Laminin α2 (merosin)-deficient congenital muscular dystrophy (CMD) patients show progressive muscle fiber necrosis and ineffective muscle regeneration, probably due to a lower formation of multinucleated myotubes due to an adhesion defect of myoblasts to each other. Some recent studies found that CMD patients have a white matter disorder and cerebellum atrophy. In the spinal cord of dy mice, a model of CMD, inducible nitric oxide synthase (iNOS) was markedly expressed. Using Western blotting and immunohistochemical analyses, we investigated the levels of neurotrophin-4 (NT-4), brain-derived neurotrophic factor, glial cell line-derived neurotrophic factor (GDNF) and ciliary neurotrophic factor (CNTF) in the central nervous system and skeletal muscles of dy mice. In the dy mice, the microtubule-associated protein-2 (MAP-2) protein level was markedly decreased in the Purkinje and granule cells of the cerebellum, and in lumbar motoneurons of the spinal cord. The motoneurons and axons of dy mice possessed lower expressions of phosphorylated tau. The amount of NT-4 was markedly lower in the cerebellum, spinal cord and hindlimb muscles of dy mice.

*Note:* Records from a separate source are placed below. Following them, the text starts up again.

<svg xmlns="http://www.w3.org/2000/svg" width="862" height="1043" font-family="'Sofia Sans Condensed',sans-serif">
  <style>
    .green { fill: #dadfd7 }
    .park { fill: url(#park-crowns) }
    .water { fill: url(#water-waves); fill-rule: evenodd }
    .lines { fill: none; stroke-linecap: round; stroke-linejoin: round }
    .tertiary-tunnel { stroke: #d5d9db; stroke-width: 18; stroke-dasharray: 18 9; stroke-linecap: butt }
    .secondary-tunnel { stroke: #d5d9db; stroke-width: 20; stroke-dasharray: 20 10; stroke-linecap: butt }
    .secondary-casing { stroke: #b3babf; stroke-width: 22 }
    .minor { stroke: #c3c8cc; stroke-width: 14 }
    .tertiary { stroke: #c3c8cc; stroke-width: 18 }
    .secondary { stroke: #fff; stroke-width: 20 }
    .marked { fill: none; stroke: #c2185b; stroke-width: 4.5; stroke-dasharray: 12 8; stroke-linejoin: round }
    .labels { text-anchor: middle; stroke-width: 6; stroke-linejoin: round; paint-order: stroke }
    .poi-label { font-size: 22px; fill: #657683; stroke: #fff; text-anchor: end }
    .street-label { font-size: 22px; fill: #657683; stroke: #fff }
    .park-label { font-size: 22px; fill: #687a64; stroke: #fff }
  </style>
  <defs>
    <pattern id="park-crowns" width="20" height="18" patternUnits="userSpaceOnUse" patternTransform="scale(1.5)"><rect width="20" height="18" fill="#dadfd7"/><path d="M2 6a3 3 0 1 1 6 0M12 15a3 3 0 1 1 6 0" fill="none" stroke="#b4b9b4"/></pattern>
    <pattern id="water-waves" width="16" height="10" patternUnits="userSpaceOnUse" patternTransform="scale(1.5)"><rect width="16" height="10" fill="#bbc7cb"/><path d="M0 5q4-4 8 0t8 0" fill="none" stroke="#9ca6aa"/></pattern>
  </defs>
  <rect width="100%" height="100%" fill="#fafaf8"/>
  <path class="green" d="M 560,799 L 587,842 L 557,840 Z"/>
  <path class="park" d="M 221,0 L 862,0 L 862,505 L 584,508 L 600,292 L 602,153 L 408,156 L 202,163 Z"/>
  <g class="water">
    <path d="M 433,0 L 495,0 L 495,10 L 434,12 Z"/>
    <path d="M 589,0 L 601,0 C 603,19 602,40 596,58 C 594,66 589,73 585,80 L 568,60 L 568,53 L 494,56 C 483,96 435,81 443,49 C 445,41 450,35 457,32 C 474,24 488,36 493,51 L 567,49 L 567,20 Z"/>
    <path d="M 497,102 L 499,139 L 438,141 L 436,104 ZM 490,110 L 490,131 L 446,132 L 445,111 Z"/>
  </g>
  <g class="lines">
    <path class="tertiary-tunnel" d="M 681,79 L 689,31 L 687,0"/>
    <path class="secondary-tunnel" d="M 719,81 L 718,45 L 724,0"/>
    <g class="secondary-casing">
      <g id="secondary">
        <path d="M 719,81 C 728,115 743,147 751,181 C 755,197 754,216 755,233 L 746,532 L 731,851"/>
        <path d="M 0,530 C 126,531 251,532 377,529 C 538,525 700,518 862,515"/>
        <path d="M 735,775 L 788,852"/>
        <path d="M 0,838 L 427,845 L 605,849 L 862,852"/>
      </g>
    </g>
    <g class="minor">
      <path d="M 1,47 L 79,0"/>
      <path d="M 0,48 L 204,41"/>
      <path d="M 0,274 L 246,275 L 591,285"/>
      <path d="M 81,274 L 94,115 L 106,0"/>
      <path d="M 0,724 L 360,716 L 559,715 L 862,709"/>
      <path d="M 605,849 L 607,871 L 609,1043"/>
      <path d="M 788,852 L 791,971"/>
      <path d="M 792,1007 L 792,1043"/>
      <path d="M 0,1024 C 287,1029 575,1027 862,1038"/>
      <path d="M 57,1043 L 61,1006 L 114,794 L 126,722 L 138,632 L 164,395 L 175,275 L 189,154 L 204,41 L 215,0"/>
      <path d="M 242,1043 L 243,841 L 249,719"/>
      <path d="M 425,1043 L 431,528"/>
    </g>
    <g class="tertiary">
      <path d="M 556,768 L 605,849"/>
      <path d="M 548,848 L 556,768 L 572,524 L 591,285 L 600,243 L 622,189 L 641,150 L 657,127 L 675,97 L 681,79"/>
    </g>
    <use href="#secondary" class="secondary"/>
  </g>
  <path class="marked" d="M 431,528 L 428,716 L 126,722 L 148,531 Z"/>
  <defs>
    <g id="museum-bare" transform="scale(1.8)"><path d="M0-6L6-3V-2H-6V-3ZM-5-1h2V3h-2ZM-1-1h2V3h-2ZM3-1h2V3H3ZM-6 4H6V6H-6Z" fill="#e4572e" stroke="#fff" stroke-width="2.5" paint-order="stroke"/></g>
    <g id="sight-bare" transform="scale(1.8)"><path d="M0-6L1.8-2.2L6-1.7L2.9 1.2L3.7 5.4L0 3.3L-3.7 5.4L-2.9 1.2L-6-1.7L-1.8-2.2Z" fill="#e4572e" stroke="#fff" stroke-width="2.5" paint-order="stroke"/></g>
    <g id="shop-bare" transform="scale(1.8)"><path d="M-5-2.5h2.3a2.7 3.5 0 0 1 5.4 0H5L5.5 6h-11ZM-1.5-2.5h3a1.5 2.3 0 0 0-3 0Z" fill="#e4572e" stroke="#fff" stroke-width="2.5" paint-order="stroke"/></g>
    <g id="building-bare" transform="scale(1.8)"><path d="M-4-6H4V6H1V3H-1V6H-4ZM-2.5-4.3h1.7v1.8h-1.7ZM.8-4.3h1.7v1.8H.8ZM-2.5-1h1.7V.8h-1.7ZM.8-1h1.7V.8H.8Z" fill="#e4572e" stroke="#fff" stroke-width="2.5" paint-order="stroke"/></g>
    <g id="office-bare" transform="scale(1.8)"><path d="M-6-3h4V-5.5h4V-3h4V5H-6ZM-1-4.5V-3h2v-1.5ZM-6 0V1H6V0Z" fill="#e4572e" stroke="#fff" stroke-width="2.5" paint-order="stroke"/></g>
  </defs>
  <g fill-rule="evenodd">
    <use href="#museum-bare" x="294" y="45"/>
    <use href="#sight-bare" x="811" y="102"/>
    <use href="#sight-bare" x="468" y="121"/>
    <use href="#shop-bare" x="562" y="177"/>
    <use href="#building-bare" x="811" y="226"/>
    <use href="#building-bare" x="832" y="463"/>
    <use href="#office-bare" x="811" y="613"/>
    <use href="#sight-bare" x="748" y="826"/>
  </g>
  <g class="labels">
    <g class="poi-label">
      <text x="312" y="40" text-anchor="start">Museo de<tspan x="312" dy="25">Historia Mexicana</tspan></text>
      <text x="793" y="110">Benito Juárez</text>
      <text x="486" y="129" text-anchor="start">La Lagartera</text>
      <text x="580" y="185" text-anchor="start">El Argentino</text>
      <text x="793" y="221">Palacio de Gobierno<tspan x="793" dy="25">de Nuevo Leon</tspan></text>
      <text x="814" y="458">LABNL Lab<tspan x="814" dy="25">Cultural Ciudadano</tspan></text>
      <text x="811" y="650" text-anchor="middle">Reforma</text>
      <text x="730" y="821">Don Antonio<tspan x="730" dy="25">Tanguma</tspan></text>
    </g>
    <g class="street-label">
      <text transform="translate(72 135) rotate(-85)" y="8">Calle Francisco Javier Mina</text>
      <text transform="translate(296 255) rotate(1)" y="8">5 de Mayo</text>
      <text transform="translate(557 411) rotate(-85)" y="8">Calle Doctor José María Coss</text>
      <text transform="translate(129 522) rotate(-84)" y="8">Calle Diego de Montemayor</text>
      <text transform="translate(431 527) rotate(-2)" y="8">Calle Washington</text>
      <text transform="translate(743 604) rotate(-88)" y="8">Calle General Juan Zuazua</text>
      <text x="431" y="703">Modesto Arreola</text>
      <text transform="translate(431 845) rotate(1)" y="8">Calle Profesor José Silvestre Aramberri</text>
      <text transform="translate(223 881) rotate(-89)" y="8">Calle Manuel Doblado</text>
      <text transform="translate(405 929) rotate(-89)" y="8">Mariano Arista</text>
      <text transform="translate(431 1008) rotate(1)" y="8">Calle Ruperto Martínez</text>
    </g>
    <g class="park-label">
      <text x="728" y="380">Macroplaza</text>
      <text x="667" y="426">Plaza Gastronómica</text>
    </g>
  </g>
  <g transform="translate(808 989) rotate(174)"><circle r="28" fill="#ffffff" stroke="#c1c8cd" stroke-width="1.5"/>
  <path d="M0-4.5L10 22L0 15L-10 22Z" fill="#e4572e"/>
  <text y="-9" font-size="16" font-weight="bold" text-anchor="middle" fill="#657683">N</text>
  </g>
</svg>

In dy mice, GDNF was markedly enhanced in the Purkinje and granule cells of the cerebellum, in many lumbar motoneurons, and in the regenerating atrophied fibers. The CNTF protein level did not differ in the hindlimb muscles between the normal and dy mice. Therefore, GDNF could act to inhibit the death of Purkinje and granular neurons, and motoneurons, and to promote the remodeling of the neuromuscular junction of atrophied muscle fibers of dy mice. Furthermore, dy mice include neurogenic abnormalities in the cerebellum and spinal cord along with myogenic disorder of muscle fibers.